Blocks 5 to 9 at the old school site are all Category A listed buildings. The council also had other offices nearby, including Dalian House, on the corner of St Vincent Street and North Street.

Following the implementation of the Local Government etc. (Scotland) Act 1994, Strathclyde Regional Council was abolished in 1996. Blocks 3, 4 and 11 were all sold soon after the council's abolition for redevelopment. Blocks 1 and 2 were together renamed Nye Bevan House to recall the life of the Labour Party politician, Nye Bevan. That building was eventually demolished in 2015.

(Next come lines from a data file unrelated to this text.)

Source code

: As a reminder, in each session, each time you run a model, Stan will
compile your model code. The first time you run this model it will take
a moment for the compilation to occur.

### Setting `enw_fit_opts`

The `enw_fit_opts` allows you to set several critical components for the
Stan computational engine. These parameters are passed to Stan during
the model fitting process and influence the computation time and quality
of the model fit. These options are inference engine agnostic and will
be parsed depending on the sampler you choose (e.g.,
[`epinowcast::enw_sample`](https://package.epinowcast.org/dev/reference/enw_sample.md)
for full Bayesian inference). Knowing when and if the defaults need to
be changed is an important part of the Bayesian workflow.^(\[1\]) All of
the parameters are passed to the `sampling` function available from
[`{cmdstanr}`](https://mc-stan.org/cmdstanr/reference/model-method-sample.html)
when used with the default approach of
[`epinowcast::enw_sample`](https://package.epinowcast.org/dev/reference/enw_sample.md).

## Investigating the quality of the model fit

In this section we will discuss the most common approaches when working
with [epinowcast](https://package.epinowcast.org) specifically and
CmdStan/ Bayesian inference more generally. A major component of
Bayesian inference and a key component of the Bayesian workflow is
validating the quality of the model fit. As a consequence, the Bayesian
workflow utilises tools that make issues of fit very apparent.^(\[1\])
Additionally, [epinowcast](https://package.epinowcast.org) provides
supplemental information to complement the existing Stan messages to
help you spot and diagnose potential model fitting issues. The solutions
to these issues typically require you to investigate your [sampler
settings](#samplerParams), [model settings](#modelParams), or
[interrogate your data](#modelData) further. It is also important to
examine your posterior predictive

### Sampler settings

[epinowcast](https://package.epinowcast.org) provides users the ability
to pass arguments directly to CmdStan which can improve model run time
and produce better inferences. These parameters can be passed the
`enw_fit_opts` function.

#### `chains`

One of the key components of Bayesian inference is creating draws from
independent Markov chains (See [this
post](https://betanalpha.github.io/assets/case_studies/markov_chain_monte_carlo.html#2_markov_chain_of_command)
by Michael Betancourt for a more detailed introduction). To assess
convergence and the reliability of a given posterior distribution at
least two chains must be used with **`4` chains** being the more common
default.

Blocks 5 to 10 at the old High School site were used by Glasgow City Council after 1996 as additional office space. The council chamber there was briefly used in 2000 by the Scottish Parliament, with its new permanent home at Holyrood under construction and the temporary buildings in Edinburgh booked out. Glasgow City Council sold the old High School buildings in 2010 but a new use has yet to be found for them.

==Future Developments==

The former footprint of Nye Bevan House still remained empty as of 2024, whilst neighbouring Portcullis House had been purchased by Watkin Jones Group in October 2020 for an undisclosed sum, for the eventual construction of The Ard, a 36 storey student accommodation tower.

In April 2024, a planning application was submitted to Glasgow City Council for a 16-storey residential tower to be constructed on the former site of Nye Bevan House; the plan, which also included 20 social housing flats and a ground floor commercial unit, was given formal approval in December 2024.